By David Pope and Timothy Gustafson

The New Jersey Tax Court drafted a letter to the Superior Court of New Jersey, Appellate Division, to amplify the Tax Court’s August 9, 2013, taxpayer-favorable decision applying New Jersey’s “Throw-Out Rule” in Lorillard Licensing Co. LLC v. Division of Taxation, Docket No. A-2033-13T1. In Lorillard, the Tax Court held that the taxpayer must apply New Jersey’s economic nexus standard for purposes of calculating its receipts factor denominator pursuant to New Jersey’s Throw-Out Rule. Lorillard, a trademark holding company, did not have any physical presence in New Jersey but conceded that it had economic nexus based upon its licensing of trademarks in the state pursuant to the New Jersey Supreme Court’s decision in Lanco, Inc. v. Director, Div. of Tax., 879 A.2d 1234 (N.J. 2005), aff’d, 908 A.2d 176 (2006), cert. denied, 551 U.S. 1131 (2007). Although Lorillard conceded economic nexus, it argued the same rules that gave it nexus must be applied for purposes of calculating its receipts factor denominator pursuant to the Throw-Out Rule. In Whirlpool Props., Inc. v. Director, Div. of Taxation, 26 A.3d 446 (N.J. 2011), the New Jersey Supreme Court determined the Throw-Out Rule applied solely to receipts from sales to states that lacked jurisdiction to impose a tax. The Tax Court’s letter reaffirms its summary judgment decision and reiterates that the holdings in Lanco and Whirlpool must be applied consistently for purposes of applying New Jersey’s economic nexus standard. The Tax Court did not mince words in its letter, stating “[t]he Director tests the limits of his credibility by asserting that the same licensing agreement that makes [Lorillard] subject to tax in New Jersey does not also make [Lorillard] subject to tax elsewhere.”  The New Jersey Division of Taxation appealed the Tax Court’s Final Order on December 30, 2013. Lorillard Licensing Co. LLC v. Director, Division of Taxation, Letter to Superior Court of New Jersey, Appellate Division, January 14, 2014.

By Zachary Atkins and Prentiss Willson

The Missouri Department of Revenue issued a letter ruling in which it determined that the sale or rental of streaming video content is not subject to Missouri sales or use tax. The service in question allowed customers to purchase or rent video content and to stream the content through devices like computers and televisions via the Internet.
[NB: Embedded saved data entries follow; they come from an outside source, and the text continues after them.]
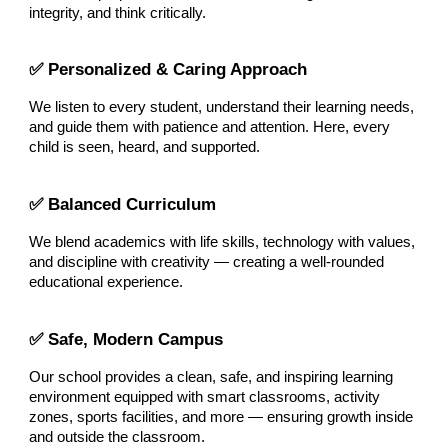
integrity, and think critically.
✅ Personalized & Caring Approach
We listen to every student, understand their learning needs,
and guide them with patience and attention. Here, every
child is seen, heard, and supported.
✅ Balanced Curriculum
We blend academics with life skills, technology with values,
and discipline with creativity — creating a well-rounded
educational experience.
✅ Safe, Modern Campus
Our school provides a clean, safe, and inspiring learning
environment equipped with smart classrooms, activity
zones, sports facilities, and more — ensuring growth inside
and outside the classroom.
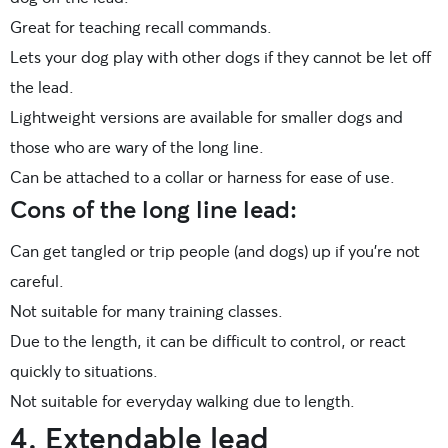
Great for teaching recall commands.
Lets your dog play with other dogs if they cannot be let off
the lead.
Lightweight versions are available for smaller dogs and
those who are wary of the long line.
Can be attached to a collar or harness for ease of use.
Cons of the long line lead:
Can get tangled or trip people (and dogs) up if you’re not
careful.
Not suitable for many training classes.
Due to the length, it can be difficult to control, or react
quickly to situations.
Not suitable for everyday walking due to length.
4. Extendable lead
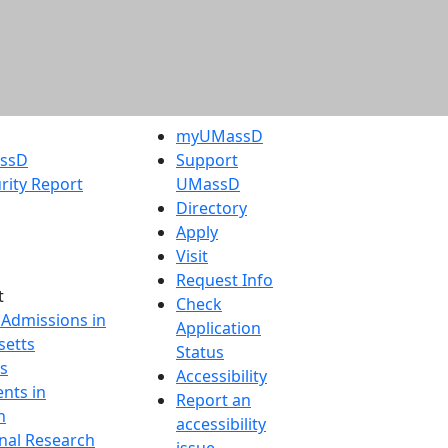
myUMassD
assD
Support
rity Report
UMassD
Directory
Apply
Visit
Request Info
t
Check
 Admissions in
Application
etts
Status
s
Accessibility
nts in
Report an
h
accessibility
onal Research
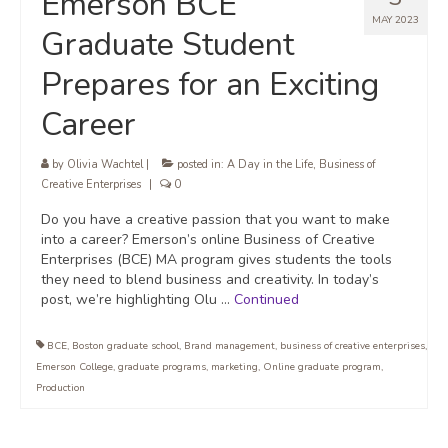
Emerson BCE
MAY 2023
Graduate Student
Prepares for an Exciting
Career
by
Olivia Wachtel
|
posted in:
A Day in the Life
,
Business of
Creative Enterprises
|
0
Do you have a creative passion that you want to make
into a career? Emerson’s online Business of Creative
Enterprises (BCE) MA program gives students the tools
they need to blend business and creativity. In today’s
post, we’re highlighting Olu …
Continued
BCE
,
Boston graduate school
,
Brand management
,
business of creative enterprises
,
Emerson College
,
graduate programs
,
marketing
,
Online graduate program
,
Production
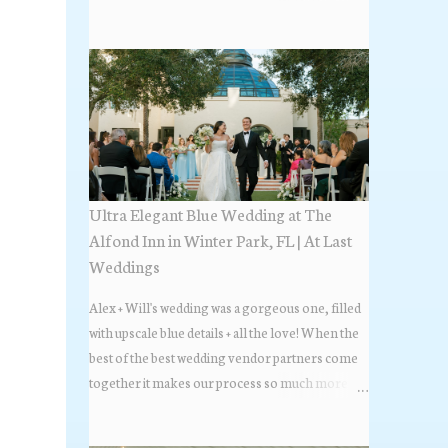
the most popular napkin folds showcased at our
weddings this past year. Feel free to scroll along
+ find the fold that best fits your wedding vibe!
Photo by: KV Photography
Ultra Elegant Blue Wedding at The
Alfond Inn in Winter Park, FL | At Last
Weddings
Alex + Will's wedding was a gorgeous one, filled
with upscale blue details + all the love! When the
best of the best wedding vendor partners come
together it makes our process so much more
flawless. Looks at how beautiful the wedding day
all came together, in these lovely images below.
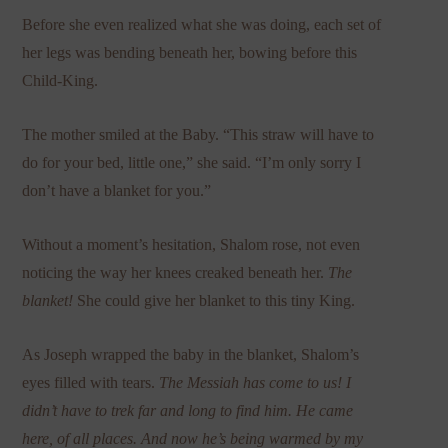
Before she even realized what she was doing, each set of
her legs was bending beneath her, bowing before this
Child-King.
The mother smiled at the Baby. “This straw will have to
do for your bed, little one,” she said. “I’m only sorry I
don’t have a blanket for you.”
Without a moment’s hesitation, Shalom rose, not even
noticing the way her knees creaked beneath her.
The
blanket!
She could give her blanket to this tiny King.
As Joseph wrapped the baby in the blanket, Shalom’s
eyes filled with tears.
The Messiah has come to us!
I
didn’t have to trek far and long to find him.
He came
here, of all places. And now he’s being warmed by my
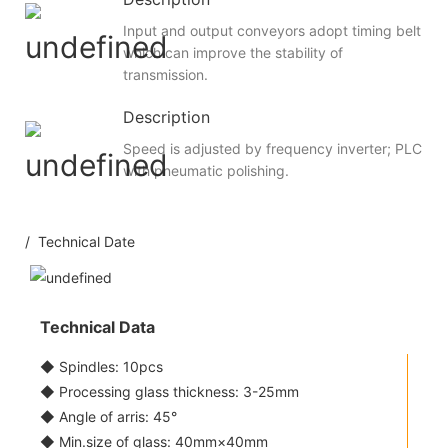
Input and output conveyors adopt timing belt
which can improve the stability of
transmission.
Description
Speed is adjusted by frequency inverter; PLC
with pneumatic polishing.
/ Technical Date
Technical Data
◆ Spindles: 10pcs
◆ Processing glass thickness: 3-25mm
◆ Angle of arris: 45°
◆ Min.size of glass: 40mm×40mm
The Department analogized the facts to the sale of canned software delivered over the Internet, which, according to Missouri regulations, is nontaxable because the software is not delivered in a tangible medium. Likewise, in the case of streaming video content, customers do not receive tangible personal property when they purchase or rent the content, and therefore the purchase or rental is not subject to sales or use tax. Missouri Dep’t of Revenue, Letter Rul. No. 7338 (Dec. 20, 2013).

By David Pope and Andrew Appleby

The Indiana Department of Revenue determined that storage of advertising catalogs in Indiana, for a taxpayer’s out-of-state clients, did not create corporate income tax nexus for such clients. The taxpayer, located in Indiana, stored and distributed catalogs for its clients. Indiana does not define “doing business” statutorily, but the Department considered Indiana’s regulatory definition to determine whether the taxpayer’s out-of-state clients had corporate income tax nexus by storing advertising catalogs in the state. The Department reasoned that the “mere presence” of catalogs did not generate any income, nor did it constitute “doing business” in Indiana. The Department concluded that the taxpayer’s out-of-state clients did not have any Indiana income tax filing requirement based solely on the presence of advertising catalogs. Indiana Revenue Ruling No. IT 13-03 (Dec. 3, 2013). The Department drafted Revenue Ruling No. ST 13-08 on the same facts for sales and use tax nexus purposes, similarly concluding that the taxpayer’s out-of-state clients did not have sales and use tax nexus.